Thrush also asked Podesta to keep the matter between them. 


“Please don’t share or tell anyone I did this Tell me if I f---ed up anything.”

Podesta responded that he saw “no problem here.”

It’s not uncommon in Washington for reporters to send materials to sources for fact-checking. But the language Thrush used was particularly embarrassing and led to a number of jabs at his expense on social media.

In a tweet, Thrush said he was only checking the accuracy of what he had written with Podesta, adding that he did this with all of his sources.

Brad Dayspring, a spokesman for Politico, said Thrush is one of the best political reporters in the country in no “small part because he understands that it is his job is to get inside information, not appear perfect when someone illegally hacks email.”


Podesta’s emails are widely believed to have been stolen by the Russian government. Wikileaks has been releasing them on a near-daily basis.

“Cutting through the clutter, what is clear in this case is that Glenn got the chairman of the notoriously secretive Clinton campaign – who is not typically a font of detail — to confirm a bunch of inside information that he culled from other sources” Dayspring said. “I can speak with firsthand knowledge and experience that Glenn checks the validity of portions of often complex reporting with top officials and sources on both sides of the aisle.”

The story sent in advance to Podesta was published on May 1 with the headline “Hillary's big-money dilemma.”

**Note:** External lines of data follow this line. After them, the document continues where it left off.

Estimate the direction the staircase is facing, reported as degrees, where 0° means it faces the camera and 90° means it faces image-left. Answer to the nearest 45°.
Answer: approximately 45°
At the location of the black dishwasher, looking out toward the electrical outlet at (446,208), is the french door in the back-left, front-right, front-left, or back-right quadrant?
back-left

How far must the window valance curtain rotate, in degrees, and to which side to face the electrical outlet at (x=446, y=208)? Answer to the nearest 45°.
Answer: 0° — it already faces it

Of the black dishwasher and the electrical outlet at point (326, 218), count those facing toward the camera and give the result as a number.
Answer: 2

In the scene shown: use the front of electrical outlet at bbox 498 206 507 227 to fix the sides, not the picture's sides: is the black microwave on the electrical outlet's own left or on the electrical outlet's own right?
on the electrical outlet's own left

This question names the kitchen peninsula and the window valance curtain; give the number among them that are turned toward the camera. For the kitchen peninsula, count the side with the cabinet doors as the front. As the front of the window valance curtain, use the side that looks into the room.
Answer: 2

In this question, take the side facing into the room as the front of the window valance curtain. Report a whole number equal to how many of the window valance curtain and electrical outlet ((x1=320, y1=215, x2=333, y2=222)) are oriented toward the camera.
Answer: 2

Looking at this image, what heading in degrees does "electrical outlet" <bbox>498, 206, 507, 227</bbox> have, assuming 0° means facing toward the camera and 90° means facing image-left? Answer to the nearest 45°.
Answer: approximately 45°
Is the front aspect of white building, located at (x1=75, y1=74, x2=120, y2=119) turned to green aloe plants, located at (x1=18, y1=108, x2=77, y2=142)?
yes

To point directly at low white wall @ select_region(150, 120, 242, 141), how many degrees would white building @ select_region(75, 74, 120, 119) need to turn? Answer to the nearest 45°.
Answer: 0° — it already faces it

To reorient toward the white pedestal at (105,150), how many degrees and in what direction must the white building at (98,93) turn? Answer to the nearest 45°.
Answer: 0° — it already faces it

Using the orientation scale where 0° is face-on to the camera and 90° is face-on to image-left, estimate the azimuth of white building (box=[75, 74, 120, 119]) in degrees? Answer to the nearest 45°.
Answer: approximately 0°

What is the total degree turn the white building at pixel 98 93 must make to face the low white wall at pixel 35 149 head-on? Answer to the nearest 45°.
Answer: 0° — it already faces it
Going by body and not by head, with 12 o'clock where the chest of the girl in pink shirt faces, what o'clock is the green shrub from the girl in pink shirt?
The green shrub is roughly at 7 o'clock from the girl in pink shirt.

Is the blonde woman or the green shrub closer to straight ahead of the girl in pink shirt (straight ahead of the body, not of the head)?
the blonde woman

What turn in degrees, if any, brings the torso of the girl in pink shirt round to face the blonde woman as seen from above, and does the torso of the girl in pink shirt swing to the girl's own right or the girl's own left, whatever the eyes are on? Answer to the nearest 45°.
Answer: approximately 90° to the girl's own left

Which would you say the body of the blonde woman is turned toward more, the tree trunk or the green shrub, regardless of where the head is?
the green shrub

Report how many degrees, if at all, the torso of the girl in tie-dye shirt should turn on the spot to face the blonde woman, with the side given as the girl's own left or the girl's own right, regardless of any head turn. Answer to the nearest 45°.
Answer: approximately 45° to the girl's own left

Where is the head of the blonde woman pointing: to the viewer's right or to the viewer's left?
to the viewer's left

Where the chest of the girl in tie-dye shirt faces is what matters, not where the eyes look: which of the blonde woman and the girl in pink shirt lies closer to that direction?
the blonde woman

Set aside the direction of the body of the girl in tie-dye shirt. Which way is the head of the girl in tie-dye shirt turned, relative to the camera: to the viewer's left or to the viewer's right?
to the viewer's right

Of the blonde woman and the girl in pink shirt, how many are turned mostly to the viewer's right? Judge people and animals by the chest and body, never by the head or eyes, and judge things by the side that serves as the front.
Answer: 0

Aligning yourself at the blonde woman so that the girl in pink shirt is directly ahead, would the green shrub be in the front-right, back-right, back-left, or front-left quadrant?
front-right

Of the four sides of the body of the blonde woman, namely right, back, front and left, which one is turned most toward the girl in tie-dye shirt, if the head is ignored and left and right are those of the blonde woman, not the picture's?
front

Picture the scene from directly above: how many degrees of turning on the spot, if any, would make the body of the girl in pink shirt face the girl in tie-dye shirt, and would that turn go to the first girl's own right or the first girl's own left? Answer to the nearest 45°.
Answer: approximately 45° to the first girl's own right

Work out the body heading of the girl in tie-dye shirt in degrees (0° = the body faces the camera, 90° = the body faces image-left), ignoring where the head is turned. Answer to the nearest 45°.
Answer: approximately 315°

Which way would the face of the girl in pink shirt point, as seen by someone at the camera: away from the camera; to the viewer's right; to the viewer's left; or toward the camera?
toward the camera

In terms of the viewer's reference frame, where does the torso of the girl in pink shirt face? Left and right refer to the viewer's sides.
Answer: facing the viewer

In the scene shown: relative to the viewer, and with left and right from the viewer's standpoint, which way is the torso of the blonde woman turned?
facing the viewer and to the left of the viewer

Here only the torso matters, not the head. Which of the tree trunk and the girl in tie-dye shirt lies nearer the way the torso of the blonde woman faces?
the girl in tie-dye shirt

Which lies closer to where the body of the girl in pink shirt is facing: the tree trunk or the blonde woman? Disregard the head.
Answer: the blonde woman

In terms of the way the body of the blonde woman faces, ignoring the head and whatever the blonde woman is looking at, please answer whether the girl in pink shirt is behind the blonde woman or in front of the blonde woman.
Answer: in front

In the story, Podesta is mentioned several times, including this paragraph:

Podesta, people close to the campaign say, supports the Cheng-led strategy of creating an army of small- to medium-scale campaign bundlers – a “flat” fundraising structure that would give donors the sense of ownership in the campaign. Podesta jokingly refers to himself as the “Sultan of Flat,” but more than a dozen older generation Clinton fundraisers and donors interviewed over the past two weeks said they believed the new structure would eventually give way to a more conventional fundraising apparatus that would empower mega-donors on the coasts.